## Action item
Pull out every one of the following lines and reproduce each without changing a single character.

## Task input
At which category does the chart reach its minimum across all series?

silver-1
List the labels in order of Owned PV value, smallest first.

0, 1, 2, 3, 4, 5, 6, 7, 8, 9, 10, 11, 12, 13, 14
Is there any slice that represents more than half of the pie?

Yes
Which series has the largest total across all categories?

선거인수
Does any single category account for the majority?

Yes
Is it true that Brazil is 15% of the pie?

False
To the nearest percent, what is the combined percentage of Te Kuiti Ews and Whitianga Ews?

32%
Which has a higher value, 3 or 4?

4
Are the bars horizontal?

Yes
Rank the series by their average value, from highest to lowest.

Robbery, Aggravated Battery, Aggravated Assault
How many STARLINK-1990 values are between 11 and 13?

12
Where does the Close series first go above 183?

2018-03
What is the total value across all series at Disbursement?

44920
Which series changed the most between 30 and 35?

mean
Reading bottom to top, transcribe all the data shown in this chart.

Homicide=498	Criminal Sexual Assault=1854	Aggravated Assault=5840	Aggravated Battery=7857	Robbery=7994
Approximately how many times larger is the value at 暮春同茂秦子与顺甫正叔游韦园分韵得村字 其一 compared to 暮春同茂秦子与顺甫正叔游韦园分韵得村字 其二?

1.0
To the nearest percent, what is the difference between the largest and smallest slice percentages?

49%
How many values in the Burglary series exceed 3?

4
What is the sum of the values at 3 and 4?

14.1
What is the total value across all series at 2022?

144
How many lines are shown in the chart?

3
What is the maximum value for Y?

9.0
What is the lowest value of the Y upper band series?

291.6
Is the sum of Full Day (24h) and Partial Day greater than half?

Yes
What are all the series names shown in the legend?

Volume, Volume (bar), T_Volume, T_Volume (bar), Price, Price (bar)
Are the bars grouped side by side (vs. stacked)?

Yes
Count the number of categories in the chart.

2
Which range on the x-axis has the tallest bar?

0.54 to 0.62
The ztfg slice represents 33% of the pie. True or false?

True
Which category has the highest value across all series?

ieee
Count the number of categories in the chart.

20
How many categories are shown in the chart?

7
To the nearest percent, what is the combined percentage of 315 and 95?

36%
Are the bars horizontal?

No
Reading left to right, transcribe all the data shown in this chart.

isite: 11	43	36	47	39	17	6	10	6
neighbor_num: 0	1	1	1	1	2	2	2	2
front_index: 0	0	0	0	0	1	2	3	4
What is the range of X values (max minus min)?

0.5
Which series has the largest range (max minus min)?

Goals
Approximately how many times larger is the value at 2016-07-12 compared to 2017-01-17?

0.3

## Output of the exercise
At which category does the chart reach its minimum across all series?

silver-1
List the labels in order of Owned PV value, smallest first.

0, 1, 2, 3, 4, 5, 6, 7, 8, 9, 10, 11, 12, 13, 14
Is there any slice that represents more than half of the pie?

Yes
Which series has the largest total across all categories?

선거인수
Does any single category account for the majority?

Yes
Is it true that Brazil is 15% of the pie?

False
To the nearest percent, what is the combined percentage of Te Kuiti Ews and Whitianga Ews?

32%
Which has a higher value, 3 or 4?

4
Are the bars horizontal?

Yes
Rank the series by their average value, from highest to lowest.

Robbery, Aggravated Battery, Aggravated Assault
How many STARLINK-1990 values are between 11 and 13?

12
Where does the Close series first go above 183?

2018-03
What is the total value across all series at Disbursement?

44920
Which series changed the most between 30 and 35?

mean
Reading bottom to top, transcribe all the data shown in this chart.

Homicide=498	Criminal Sexual Assault=1854	Aggravated Assault=5840	Aggravated Battery=7857	Robbery=7994
Approximately how many times larger is the value at 暮春同茂秦子与顺甫正叔游韦园分韵得村字 其一 compared to 暮春同茂秦子与顺甫正叔游韦园分韵得村字 其二?

1.0
To the nearest percent, what is the difference between the largest and smallest slice percentages?

49%
How many values in the Burglary series exceed 3?

4
What is the sum of the values at 3 and 4?

14.1
What is the total value across all series at 2022?

144
How many lines are shown in the chart?

3
What is the maximum value for Y?

9.0
What is the lowest value of the Y upper band series?

291.6
Is the sum of Full Day (24h) and Partial Day greater than half?

Yes
What are all the series names shown in the legend?

Volume, Volume (bar), T_Volume, T_Volume (bar), Price, Price (bar)
Are the bars grouped side by side (vs. stacked)?

Yes
Count the number of categories in the chart.

2
Which range on the x-axis has the tallest bar?

0.54 to 0.62
The ztfg slice represents 33% of the pie. True or false?

True
Which category has the highest value across all series?

ieee
Count the number of categories in the chart.

20
How many categories are shown in the chart?

7
To the nearest percent, what is the combined percentage of 315 and 95?

36%
Are the bars horizontal?

No
Reading left to right, transcribe all the data shown in this chart.

isite: 11	43	36	47	39	17	6	10	6
neighbor_num: 0	1	1	1	1	2	2	2	2
front_index: 0	0	0	0	0	1	2	3	4
What is the range of X values (max minus min)?

0.5
Which series has the largest range (max minus min)?

Goals
Approximately how many times larger is the value at 2016-07-12 compared to 2017-01-17?

0.3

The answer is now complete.